• Task requirements:
Pick out and copy every line in the listing below that contains the string "detail". Uppercase and lowercase must match.

• Provided information:
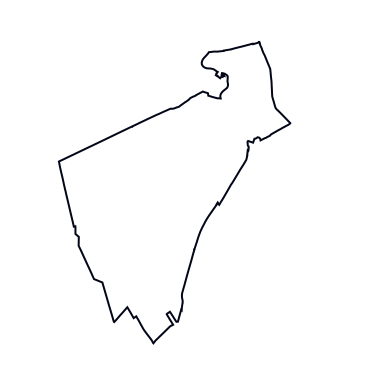 outline of Baarn, Utrecht, Netherlands, rotated 332°
{"feature_id": "6326949B71920055315965", "entity_name": "Baarn", "entity_type": "district", "adm_level": 2, "iso_a3": "NLD", "parent_name": "Netherlands", "parent_adm1": "Utrecht", "projection": "albers", "projection_center": [5.285, 52.199], "detail": "fine", "context": "isolated", "style": "outline", "palette": "ink", "viewbox_px": 384, "rotation_deg": 332, "n_neighbors": 0, "source": "geoboundaries", "source_scale": "gbopen_adm2", "svg_char_len": 5631}
<svg xmlns="http://www.w3.org/2000/svg" viewBox="0 0 384 384"><g transform="rotate(332 192 192)"><path d="M310.9,138.5L312.7,134.6L313.6,132.8L314.0,131.9L315.1,129.2L315.7,127.6L316.9,124.8L318.6,120.7L318.8,120.0L318.9,119.8L318.9,119.6L319.5,113.1L320.1,107.5L320.3,105.5L320.3,103.1L320.7,99.1L321.0,98.3L321.1,95.6L321.3,93.4L321.4,93.1L321.7,92.8L321.9,91.3L321.9,91.1L321.7,91.0L321.6,91.3L321.4,91.4L315.4,90.2L315.4,89.9L315.4,89.6L305.2,87.2L304.3,87.0L303.6,86.8L299.3,85.7L295.9,84.9L294.0,84.5L293.8,84.4L293.7,84.5L286.6,82.1L286.4,82.4L282.9,81.0L279.9,79.8L279.6,79.6L279.2,79.3L277.6,78.5L276.7,78.1L272.5,76.5L272.0,76.8L271.1,77.3L270.1,77.7L267.2,78.7L265.9,79.1L265.4,79.3L264.1,79.9L263.7,80.1L263.2,80.5L262.6,81.0L262.0,81.5L261.8,81.8L261.5,82.2L261.3,82.4L261.1,82.8L260.8,83.6L260.7,83.7L260.6,84.3L260.6,84.5L260.6,84.9L260.7,85.7L260.8,86.3L260.9,86.6L260.9,86.8L261.1,87.2L261.3,87.6L261.7,88.1L262.3,88.9L262.7,89.3L263.4,89.9L264.2,90.4L265.5,91.2L265.9,91.4L266.3,91.7L267.6,92.7L268.4,93.5L268.7,93.8L269.1,94.4L269.4,95.0L269.7,95.5L270.4,97.0L271.1,98.1L269.7,98.7L269.4,98.7L269.3,98.9L269.2,98.9L269.2,99.0L269.2,99.3L267.9,100.0L268.4,101.1L268.6,101.2L268.7,101.3L268.8,101.4L268.9,101.8L269.2,101.8L269.3,102.3L269.4,102.8L270.3,104.8L272.0,104.0L272.6,104.5L273.0,104.7L273.1,104.8L273.3,104.8L273.6,104.7L274.2,104.6L274.8,104.4L274.9,104.5L274.9,104.3L274.9,104.0L274.8,103.7L274.5,103.4L274.2,103.1L273.2,102.4L274.3,101.1L275.5,102.0L276.0,102.5L276.2,102.8L276.6,103.2L276.9,103.8L277.4,104.8L277.6,105.2L277.7,105.4L277.7,105.6L277.8,106.1L277.8,106.3L277.7,106.5L277.7,106.9L277.6,107.2L277.4,107.5L276.2,109.5L275.3,110.9L275.2,111.2L274.5,113.5L274.3,113.9L274.2,114.1L273.9,114.6L273.6,115.0L273.3,115.3L272.4,116.2L272.2,116.3L271.9,116.5L271.5,116.6L271.0,116.7L268.1,117.3L267.3,117.4L266.3,117.7L265.9,117.8L265.0,118.2L263.6,118.9L263.3,119.1L262.9,119.5L262.4,120.2L262.1,120.6L261.8,121.0L261.7,121.4L261.2,122.9L259.7,121.8L258.8,121.5L258.2,121.0L255.1,118.1L251.6,114.6L252.0,113.5L252.5,112.5L252.5,112.3L249.7,109.5L249.1,108.8L248.8,108.4L247.3,108.4L246.0,108.4L243.0,108.4L241.9,108.4L240.4,108.5L239.9,108.6L238.7,108.5L237.5,108.3L236.6,108.3L235.0,108.3L234.5,108.3L234.4,108.3L232.9,108.9L232.5,109.0L229.9,109.4L228.2,109.5L223.0,110.2L222.7,110.2L221.0,110.6L220.5,110.6L218.5,110.2L215.2,109.8L214.6,109.6L214.1,109.5L213.4,109.1L212.9,108.8L212.6,108.5L211.2,108.3L208.2,108.1L204.5,107.8L198.6,107.5L197.5,107.3L185.8,106.7L182.4,106.6L179.4,106.4L175.0,106.3L171.1,106.1L170.7,106.1L170.0,106.3L169.9,106.0L169.3,106.0L155.3,105.4L139.7,104.8L114.1,103.7L95.3,102.9L88.8,102.6L88.4,104.0L87.5,106.9L86.1,111.8L84.3,118.8L82.0,126.9L81.7,128.2L81.4,129.2L81.2,129.9L80.8,131.7L80.5,132.7L79.8,135.2L78.7,139.5L76.5,147.8L72.0,165.0L71.4,167.1L72.9,167.5L72.7,168.1L69.4,174.3L71.0,178.5L66.7,186.2L66.6,187.5L66.6,188.5L66.5,191.1L65.4,209.8L65.4,210.7L65.1,215.9L64.9,218.1L64.6,222.9L67.3,226.1L69.1,228.3L70.4,229.8L68.8,237.4L67.9,241.7L66.8,247.0L66.6,247.9L65.2,254.6L64.6,257.6L63.8,261.6L63.5,263.1L63.1,265.0L62.7,266.9L62.1,269.8L62.3,270.3L63.8,269.8L65.9,269.0L66.5,268.8L67.5,268.4L70.0,267.4L75.5,265.4L80.8,263.4L81.1,269.4L81.3,276.0L84.4,275.6L84.5,278.3L84.6,281.1L84.6,281.3L84.6,284.2L84.7,287.7L84.7,289.8L84.8,291.0L85.1,293.4L85.5,295.9L86.7,303.1L86.8,304.3L86.8,304.6L86.8,306.1L86.8,307.1L86.9,307.5L89.9,306.1L99.2,303.4L106.1,301.4L109.0,300.5L109.5,300.4L110.2,300.3L110.3,300.3L113.0,300.4L112.9,299.2L112.9,298.6L112.6,294.2L112.5,292.3L112.3,288.9L112.3,288.0L112.7,287.8L116.3,287.4L116.6,291.0L116.9,294.6L116.9,295.2L117.3,299.3L118.7,299.9L120.1,298.4L124.1,294.1L125.8,292.3L127.2,290.8L127.4,291.5L128.0,290.5L129.5,288.3L129.6,288.2L131.1,286.1L131.7,285.4L131.8,285.4L132.2,284.6L132.4,284.1L132.6,283.8L132.8,283.4L132.8,283.2L132.9,282.9L133.7,280.3L133.9,279.9L134.3,279.1L134.6,278.5L134.9,278.0L135.4,277.3L135.8,276.7L140.1,272.2L141.7,270.6L143.0,269.1L143.9,268.3L143.9,268.2L147.6,264.3L147.8,264.0L156.9,254.6L157.3,254.1L157.5,254.0L159.7,251.7L163.8,247.3L164.5,246.6L167.1,244.0L166.9,243.7L167.2,243.4L167.3,243.4L167.6,243.4L170.9,240.2L172.7,238.5L176.2,235.0L178.6,232.8L179.3,232.2L180.4,231.2L181.3,230.5L182.5,229.6L184.2,228.3L188.0,225.7L190.6,223.9L192.6,222.7L193.1,222.4L196.0,220.8L199.7,218.9L201.3,218.1L202.2,217.6L208.0,214.7L207.9,214.4L209.7,213.4L209.7,213.5L209.8,213.7L209.7,213.8L209.8,215.1L210.0,216.1L211.4,215.3L212.4,214.6L214.9,213.2L219.8,210.2L229.2,204.3L230.0,203.7L230.8,203.4L231.3,203.2L238.5,198.9L245.6,194.6L250.6,191.8L255.0,189.1L255.2,188.9L256.7,187.2L257.3,186.5L257.2,186.5L257.8,185.7L260.7,181.5L260.8,181.8L261.0,182.1L261.6,181.5L263.4,178.5L263.2,178.2L263.1,177.7L263.1,177.4L263.1,177.2L264.5,173.9L264.6,173.7L265.3,173.4L265.5,173.3L269.1,177.1L270.6,175.7L272.2,174.3L272.8,174.6L273.0,174.7L273.9,174.7L274.7,174.6L275.4,174.5L275.6,174.5L275.8,174.6L276.2,174.9L276.4,175.1L276.7,175.5L277.0,176.0L277.1,176.6L277.2,177.0L277.1,177.5L277.0,178.1L276.8,178.6L281.7,178.7L282.3,178.9L283.0,178.9L283.8,178.8L284.4,178.8L286.8,178.9L287.2,178.8L287.4,178.8L287.8,178.6L288.7,178.3L290.7,178.2L294.6,178.1L296.8,178.0L297.9,178.0L300.2,178.0L301.4,177.9L303.6,177.9L308.7,177.9L309.9,177.8L310.3,177.7L310.9,177.5L311.1,177.4L311.0,176.9L310.9,176.6L309.7,172.4L308.1,166.8L307.2,163.8L306.4,161.2L305.6,158.9L305.5,158.5L305.4,157.9L305.3,157.3L305.3,156.9L305.4,156.3L305.4,156.0L305.5,155.5L305.8,154.2L306.1,152.7L306.6,150.5L307.2,147.5L307.6,145.6L307.8,145.2L308.1,144.4L310.9,138.5Z" fill="none" stroke="#020617" stroke-width="2"/></g></svg>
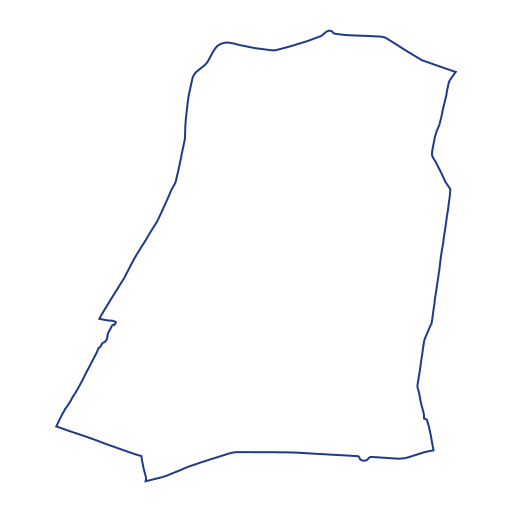 the district of Cuauhtémoc, Distrito Federal, Mexico
{"feature_id": "50627088B31527020598056", "entity_name": "Cuauhtémoc", "entity_type": "district", "adm_level": 2, "iso_a3": "MEX", "parent_name": "Mexico", "parent_adm1": "Distrito Federal", "projection": "albers", "projection_center": [-99.15, 19.433], "detail": "fine", "context": "isolated", "style": "outline", "palette": "blue", "viewbox_px": 512, "rotation_deg": 0, "n_neighbors": 0, "source": "geoboundaries", "source_scale": "gbopen_adm2", "svg_char_len": 5100}
<svg xmlns="http://www.w3.org/2000/svg" viewBox="0 0 512 512"><path d="M188.9,94.8L188.8,95.0L188.2,99.0L186.9,109.5L186.5,113.3L185.7,120.4L185.6,122.8L185.3,126.1L185.1,134.4L184.9,138.8L184.5,141.0L183.8,144.2L182.3,151.2L181.6,154.6L181.1,157.3L180.3,161.2L179.7,164.0L179.2,166.6L178.6,169.1L178.1,171.5L177.1,175.6L175.9,180.9L175.6,182.0L174.8,183.8L171.5,189.7L168.4,196.9L165.0,204.5L163.6,207.5L161.7,211.8L160.1,215.2L158.1,219.5L156.1,223.1L154.1,226.3L150.5,232.0L144.7,241.8L140.7,248.0L139.2,250.6L137.2,253.7L134.2,258.8L131.4,264.0L129.0,268.7L124.1,278.2L121.0,283.1L120.1,284.5L118.3,287.6L117.9,288.2L112.5,296.7L112.0,297.5L108.6,303.0L106.8,306.1L105.6,308.0L102.9,312.5L99.3,318.8L103.7,319.7L108.4,320.5L110.2,320.6L111.9,320.6L114.9,321.5L115.6,321.8L115.9,322.6L114.5,324.6L114.3,325.0L114.0,324.8L113.5,324.7L113.0,324.8L112.4,325.2L112.0,325.7L108.0,333.4L107.6,334.7L107.5,335.2L107.7,335.8L107.6,336.3L107.4,336.7L107.1,337.7L107.0,338.7L106.7,339.5L106.2,340.3L105.8,340.8L105.4,341.3L105.0,341.8L104.3,342.3L103.4,342.5L102.4,343.2L100.2,347.0L98.4,348.2L97.6,350.5L96.3,353.4L94.8,356.3L90.6,364.3L87.0,371.1L85.6,373.8L82.0,381.1L80.8,383.3L77.6,389.1L76.7,390.6L75.3,393.1L73.6,395.5L70.2,401.5L67.8,405.4L65.1,409.0L64.7,409.9L61.5,415.7L61.2,416.2L56.3,426.4L68.1,430.6L79.6,434.5L85.2,436.3L91.0,438.4L97.2,440.6L102.5,442.7L108.5,444.9L114.3,446.9L117.0,447.9L120.1,449.0L126.1,451.1L131.6,453.0L137.0,454.8L137.6,455.0L141.4,456.0L142.1,461.1L142.9,464.7L143.4,467.3L143.4,467.6L146.0,477.6L146.1,478.5L145.8,480.2L145.6,481.3L146.8,481.0L155.1,478.9L160.8,477.5L161.9,477.2L164.2,476.5L166.9,475.6L171.0,473.9L174.9,472.3L178.8,470.8L182.1,469.4L184.9,468.1L188.2,466.8L191.8,465.5L193.3,465.0L195.5,464.3L198.0,463.4L201.3,462.3L204.2,461.4L207.0,460.5L207.8,460.2L210.6,459.3L214.8,458.0L219.2,456.6L222.1,455.7L224.7,454.9L227.4,454.0L230.9,453.0L232.3,452.7L234.0,452.4L236.4,452.1L237.4,452.2L242.4,452.1L257.1,452.2L261.5,452.2L265.7,452.2L269.2,452.2L269.7,452.2L275.8,452.2L278.8,452.3L285.0,452.3L286.1,452.3L286.8,452.4L290.3,452.4L292.4,452.5L297.6,452.7L302.7,453.0L303.4,453.0L309.4,453.4L314.6,453.7L319.5,454.0L324.2,454.2L330.2,454.6L335.7,454.9L341.1,455.2L347.0,455.5L353.0,455.9L356.6,456.1L358.1,456.2L358.5,456.4L359.2,457.3L359.6,458.1L360.0,459.0L360.5,459.7L361.4,460.2L362.7,460.6L363.4,460.7L364.3,460.7L365.6,460.5L366.9,460.0L368.0,459.0L368.8,458.0L369.5,457.5L370.9,456.9L372.6,457.0L375.4,457.2L378.1,457.3L381.3,457.6L384.9,457.8L387.1,457.9L388.2,458.0L389.7,458.1L391.8,458.3L393.1,458.4L395.4,458.5L396.2,458.6L398.6,458.7L399.0,458.7L400.3,458.6L402.0,458.5L402.4,458.4L403.8,458.3L405.6,458.0L407.1,457.6L409.0,457.1L413.3,455.7L416.6,454.7L417.8,454.3L419.2,453.8L420.6,453.4L421.8,453.0L424.7,452.1L428.5,451.3L428.9,451.2L433.5,450.3L432.4,444.4L430.6,434.3L430.3,433.3L429.8,430.9L429.0,427.0L428.0,423.5L426.8,419.6L424.0,418.4L424.0,416.6L423.9,414.4L423.2,411.3L422.4,408.3L421.3,404.5L420.7,401.7L420.2,399.2L419.7,396.1L418.6,391.0L417.7,388.2L417.4,386.0L418.2,380.5L419.3,373.8L419.8,371.0L421.1,361.1L422.5,352.4L422.7,350.3L424.2,340.8L425.0,338.3L427.8,331.8L430.1,326.4L431.0,324.5L431.5,323.8L432.2,319.5L433.0,313.6L433.9,306.9L434.0,306.5L434.2,305.5L434.5,303.5L434.8,299.5L434.9,298.8L435.2,297.1L436.2,291.3L436.8,286.6L437.2,284.0L437.7,280.8L438.3,276.6L438.5,275.2L439.4,269.5L439.7,266.6L440.3,261.6L441.0,256.0L442.2,248.4L443.2,243.0L443.9,237.0L444.8,231.3L445.9,224.0L446.9,216.2L448.0,209.9L448.5,205.6L449.1,201.1L449.8,196.1L450.3,189.9L450.1,188.8L445.8,182.5L445.3,181.6L443.1,176.8L441.3,173.0L435.5,161.6L434.2,159.5L433.4,158.3L432.4,156.4L432.0,154.9L432.0,153.7L432.2,151.1L433.5,144.0L434.4,139.8L434.8,137.3L436.6,131.3L437.5,129.2L437.8,128.6L437.8,128.4L439.3,125.0L441.6,115.9L442.6,110.7L443.3,107.7L443.7,106.0L445.8,97.5L446.4,94.8L447.0,90.7L448.5,83.9L448.7,83.0L449.6,80.6L451.8,77.3L455.7,71.9L454.6,71.6L451.6,70.6L448.8,69.6L446.2,68.7L443.3,67.7L440.4,66.7L434.9,64.8L428.9,62.6L422.6,60.5L421.5,60.0L417.9,57.8L415.6,56.4L413.2,55.0L411.0,53.6L408.9,52.4L403.0,48.7L399.9,46.7L396.6,44.6L390.2,40.6L387.3,38.8L385.7,37.9L384.3,37.3L382.1,36.8L381.1,36.6L378.5,36.5L374.1,36.3L366.3,35.9L357.5,35.6L350.5,35.3L346.4,35.1L342.6,34.7L336.2,33.9L335.1,33.7L334.3,33.5L333.6,33.1L332.9,32.5L332.3,31.7L331.9,31.4L330.8,30.9L330.2,30.8L329.0,30.7L327.6,31.1L326.2,31.9L325.5,32.4L321.4,35.9L307.7,41.0L304.1,42.1L300.8,43.1L298.9,43.7L297.5,44.1L294.4,45.1L291.7,45.9L289.7,46.5L287.9,47.0L285.2,47.7L276.9,49.9L275.1,50.3L273.5,50.4L271.8,50.3L266.2,49.6L261.9,49.0L258.6,48.6L256.4,48.3L254.8,48.1L253.8,47.9L247.8,46.7L245.0,46.1L240.5,45.2L237.9,44.6L235.1,43.8L231.5,43.1L230.1,42.8L228.3,42.6L226.0,42.6L224.0,42.9L221.4,43.7L220.1,44.3L218.5,45.2L217.2,46.2L216.3,47.1L215.7,47.8L214.5,49.5L212.5,52.7L211.1,55.4L209.9,57.7L208.1,60.9L207.2,62.3L206.0,63.8L204.6,65.2L202.3,67.1L199.2,69.5L197.8,70.7L196.2,72.0L195.4,72.9L194.6,73.9L193.9,75.0L192.9,76.9L192.5,78.1L191.4,83.0L190.5,87.2L189.8,90.5L188.9,94.8Z" fill="none" stroke="#1e3a8a" stroke-width="2"/></svg>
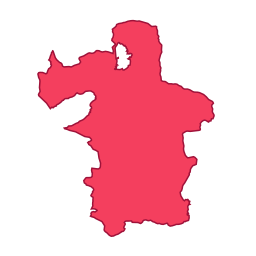 Tanah Datar, Sumatera Barat, Indonesia, rotated 86°
{"feature_id": "22746128B43985885623603", "entity_name": "Tanah Datar", "entity_type": "district", "adm_level": 2, "iso_a3": "IDN", "parent_name": "Indonesia", "parent_adm1": "Sumatera Barat", "projection": "natural_earth1", "projection_center": [100.576, -0.47], "detail": "fine", "context": "isolated", "style": "filled", "palette": "rose", "viewbox_px": 256, "rotation_deg": 86, "n_neighbors": 0, "source": "geoboundaries", "source_scale": "gbopen_adm2", "svg_char_len": 5775}
<svg xmlns="http://www.w3.org/2000/svg" viewBox="0 0 256 256"><g transform="rotate(86 128 128)"><path d="M22.0,109.4L22.1,111.4L21.2,115.4L21.2,117.7L21.5,120.6L22.4,123.5L22.5,125.3L22.9,126.4L23.2,129.9L24.0,132.1L25.5,132.7L26.5,133.8L28.4,136.7L29.8,136.4L31.0,136.7L32.4,136.0L34.1,135.9L36.7,136.7L38.0,137.7L39.6,138.0L42.9,135.0L43.8,134.9L46.4,138.0L50.6,137.1L51.3,137.6L52.6,137.8L50.6,142.7L50.0,145.1L50.4,148.3L49.8,150.0L48.9,151.5L48.6,153.6L48.8,154.4L49.7,155.3L50.8,157.0L51.0,158.8L50.4,161.1L50.6,162.4L53.0,167.1L54.1,171.1L54.9,171.9L55.6,172.0L58.3,170.8L58.9,170.7L60.6,172.2L61.8,177.2L63.0,179.9L63.1,180.6L62.6,182.6L62.6,187.5L61.7,189.0L59.6,189.4L58.2,190.6L58.0,191.5L54.9,194.4L52.8,195.6L46.0,197.4L45.8,197.8L46.7,198.2L47.4,199.0L48.5,199.2L50.4,200.2L53.7,201.5L54.6,202.3L56.4,200.4L57.0,200.6L58.1,200.3L59.0,200.6L59.8,200.0L60.5,200.1L62.3,201.2L63.4,203.0L65.4,204.1L67.5,204.9L68.2,206.1L66.7,209.3L66.4,211.9L66.6,213.2L67.8,214.1L71.3,213.6L73.9,212.6L75.5,212.6L81.5,213.5L85.3,213.1L88.2,214.9L89.5,214.8L97.5,207.5L103.3,204.1L102.0,202.7L102.0,202.2L102.5,201.6L102.5,201.0L101.7,200.3L101.2,199.3L101.2,198.3L100.9,197.9L100.3,197.9L99.6,197.0L99.3,195.9L97.9,193.6L96.9,192.3L96.0,191.6L95.8,190.4L95.2,190.1L94.3,188.6L94.4,185.4L93.6,184.4L93.1,181.6L91.9,179.0L90.2,177.6L89.4,176.3L90.2,175.2L90.9,173.5L90.8,171.8L90.5,170.6L88.5,167.8L88.3,164.2L88.5,162.4L90.3,159.8L91.3,159.3L92.2,159.3L93.4,158.1L94.6,157.9L95.8,158.5L96.1,157.9L96.9,158.1L97.7,159.1L98.9,161.4L100.5,163.2L101.7,164.0L102.7,164.2L103.7,163.9L104.1,163.1L105.7,162.9L107.3,164.5L107.9,164.0L108.6,164.2L108.9,164.8L109.8,164.5L110.3,165.7L112.3,166.3L113.0,167.8L115.8,171.0L116.8,172.7L117.9,176.0L119.1,177.2L119.8,179.5L121.9,184.1L121.9,187.2L123.3,188.4L123.6,191.6L124.3,191.2L125.2,188.6L126.3,186.4L128.1,180.6L133.5,171.7L134.6,167.0L136.5,165.5L137.4,165.2L137.8,165.4L138.9,167.3L138.9,168.1L139.8,169.2L140.8,168.5L141.7,168.3L143.2,166.2L144.0,165.8L143.8,165.6L144.1,165.7L146.8,164.2L148.0,161.7L149.6,159.5L156.0,159.0L161.1,157.8L164.8,158.3L165.7,158.7L166.7,160.1L166.7,161.2L165.6,166.8L167.5,167.3L170.0,167.0L170.2,166.7L173.9,167.2L174.7,168.3L174.8,170.4L174.6,172.7L174.9,173.6L177.4,175.8L179.7,175.4L180.9,173.9L182.0,173.5L182.8,171.1L183.7,169.5L183.9,168.7L185.2,167.7L185.6,167.0L187.0,166.5L187.8,166.7L189.0,167.8L189.8,167.7L192.7,169.7L193.6,169.3L194.6,167.8L195.3,167.7L197.7,168.1L198.4,167.9L199.3,168.3L201.6,168.6L203.2,168.5L206.2,170.2L206.1,168.5L206.6,166.4L207.5,164.9L208.2,164.6L209.5,166.7L209.0,168.2L209.3,169.9L210.5,170.9L212.2,170.7L213.3,171.6L213.8,170.8L215.0,167.6L215.8,166.9L219.5,160.5L224.0,158.1L227.9,158.9L228.8,158.7L230.1,157.6L230.9,156.5L233.7,154.1L234.8,152.3L234.7,149.9L233.7,147.6L233.2,145.4L231.3,141.9L230.9,141.7L230.8,140.2L230.3,139.4L229.3,138.6L228.3,138.1L227.7,138.9L227.1,139.2L225.8,138.7L223.8,137.5L223.4,137.5L222.0,138.3L221.1,137.5L220.7,136.3L221.0,131.1L221.4,130.7L222.4,130.4L223.0,124.5L224.1,122.2L223.8,121.4L222.8,120.1L221.7,119.5L221.1,118.6L220.9,116.5L221.6,115.1L221.9,113.9L221.6,111.8L223.3,109.6L223.8,108.0L224.6,107.0L225.5,105.1L225.4,103.3L226.2,101.7L226.6,99.6L225.7,95.7L226.1,95.2L227.6,94.6L228.8,92.8L228.6,90.7L227.9,87.7L227.5,86.9L227.6,84.1L227.3,81.9L226.6,79.8L225.2,78.5L225.4,77.4L225.0,76.7L224.4,74.1L222.1,73.3L219.4,73.2L218.9,74.8L218.2,74.9L218.0,74.0L217.5,73.7L217.1,74.5L216.3,74.1L216.1,74.4L215.1,74.5L214.2,74.1L213.8,73.6L211.0,73.9L210.2,73.8L208.7,72.8L208.5,71.6L207.7,72.3L207.1,72.0L206.1,72.1L205.8,71.5L205.4,71.5L204.7,72.9L203.6,73.1L203.4,73.4L203.7,74.1L203.4,75.6L204.5,76.7L203.7,77.8L199.4,80.0L196.0,80.5L195.1,80.0L194.3,79.0L192.3,78.2L189.8,77.6L188.6,76.9L186.6,75.2L178.9,70.1L177.4,70.1L176.3,69.1L173.7,68.6L172.8,68.2L170.2,66.1L169.0,62.5L164.1,61.5L161.9,63.4L161.2,64.7L161.9,69.6L161.8,70.7L159.3,72.7L155.1,73.9L152.7,74.1L149.8,73.5L144.7,74.2L141.6,73.7L138.0,74.1L136.9,73.4L135.4,70.4L135.2,69.0L135.7,66.1L135.3,57.4L135.0,56.2L134.2,55.9L132.1,56.3L130.2,55.4L128.7,55.7L126.9,54.2L125.8,52.4L125.5,51.0L126.0,49.6L127.7,47.3L127.6,47.0L126.7,46.5L126.7,44.8L124.7,44.1L124.7,42.6L121.9,41.3L120.7,41.4L118.2,42.6L117.2,42.7L114.9,42.2L112.4,43.0L110.8,42.7L109.3,41.1L108.3,41.4L107.4,42.0L105.2,45.6L102.4,47.7L99.9,50.2L97.7,54.2L97.2,56.0L96.8,59.4L96.3,60.7L94.2,63.7L93.3,66.0L93.1,69.0L92.3,70.3L90.2,72.0L89.2,74.3L87.7,76.1L87.3,78.0L87.4,79.9L87.0,81.3L86.7,84.5L84.5,87.2L84.2,87.8L83.9,90.0L83.0,91.5L79.3,91.6L77.4,92.2L76.0,92.3L73.1,91.4L72.5,91.6L70.4,91.0L68.0,91.8L65.1,91.6L62.6,92.3L57.0,90.4L54.6,89.0L52.6,89.2L48.0,88.6L47.4,88.7L45.8,90.1L43.5,91.3L42.0,91.0L40.9,91.6L38.7,90.9L36.8,92.1L33.0,91.8L30.4,92.6L29.0,92.4L28.4,93.2L28.4,97.3L25.1,100.9L22.0,109.4ZM46.1,125.5L46.6,124.5L47.3,124.1L47.8,124.3L48.2,123.9L48.7,123.9L49.3,123.2L49.8,123.1L50.5,123.6L50.8,122.9L51.3,122.8L51.5,123.6L51.8,123.0L52.6,123.4L53.1,123.2L53.9,123.6L53.9,123.0L54.2,122.7L54.0,121.9L54.2,121.4L53.6,120.8L54.1,120.3L54.1,119.3L55.0,118.9L55.7,118.9L56.3,119.5L57.1,119.7L57.4,120.4L57.2,121.2L58.3,121.7L58.3,121.2L58.5,121.5L58.4,122.2L58.7,122.2L59.0,123.2L59.4,122.8L59.5,121.9L60.2,121.0L61.7,120.9L65.3,121.5L65.7,123.3L67.1,123.5L67.8,124.5L68.3,124.8L69.9,128.0L69.6,129.1L68.4,129.5L69.2,131.9L68.5,136.4L68.7,136.7L68.5,136.9L68.2,136.3L67.9,136.6L67.6,135.7L67.2,135.9L67.1,135.5L65.8,135.1L65.7,135.7L65.3,135.3L64.8,135.3L64.9,134.9L64.3,135.0L64.3,134.2L63.9,134.6L64.0,135.0L63.7,135.1L60.4,134.3L58.5,134.7L57.7,132.8L57.1,132.8L58.0,135.1L47.6,135.3L45.9,134.6L45.0,133.6L42.7,132.3L42.1,131.1L42.5,130.4L43.1,130.4L43.7,129.6L43.5,128.6L44.3,127.3L45.5,126.7L45.5,125.4L46.1,125.5Z" fill="#f43f5e" stroke="#9f1239" stroke-width="1.5"/></g></svg>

• Answer to this problem:
{"feature_id": "6326949B71920055315965", "entity_name": "Baarn", "entity_type": "district", "adm_level": 2, "iso_a3": "NLD", "parent_name": "Netherlands", "parent_adm1": "Utrecht", "projection": "albers", "projection_center": [5.285, 52.199], "detail": "fine", "context": "isolated", "style": "outline", "palette": "ink", "viewbox_px": 384, "rotation_deg": 332, "n_neighbors": 0, "source": "geoboundaries", "source_scale": "gbopen_adm2", "svg_char_len": 5631}
{"feature_id": "50627088B31527020598056", "entity_name": "Cuauhtémoc", "entity_type": "district", "adm_level": 2, "iso_a3": "MEX", "parent_name": "Mexico", "parent_adm1": "Distrito Federal", "projection": "albers", "projection_center": [-99.15, 19.433], "detail": "fine", "context": "isolated", "style": "outline", "palette": "blue", "viewbox_px": 512, "rotation_deg": 0, "n_neighbors": 0, "source": "geoboundaries", "source_scale": "gbopen_adm2", "svg_char_len": 5100}
{"feature_id": "22746128B43985885623603", "entity_name": "Tanah Datar", "entity_type": "district", "adm_level": 2, "iso_a3": "IDN", "parent_name": "Indonesia", "parent_adm1": "Sumatera Barat", "projection": "natural_earth1", "projection_center": [100.576, -0.47], "detail": "fine", "context": "isolated", "style": "filled", "palette": "rose", "viewbox_px": 256, "rotation_deg": 86, "n_neighbors": 0, "source": "geoboundaries", "source_scale": "gbopen_adm2", "svg_char_len": 5775}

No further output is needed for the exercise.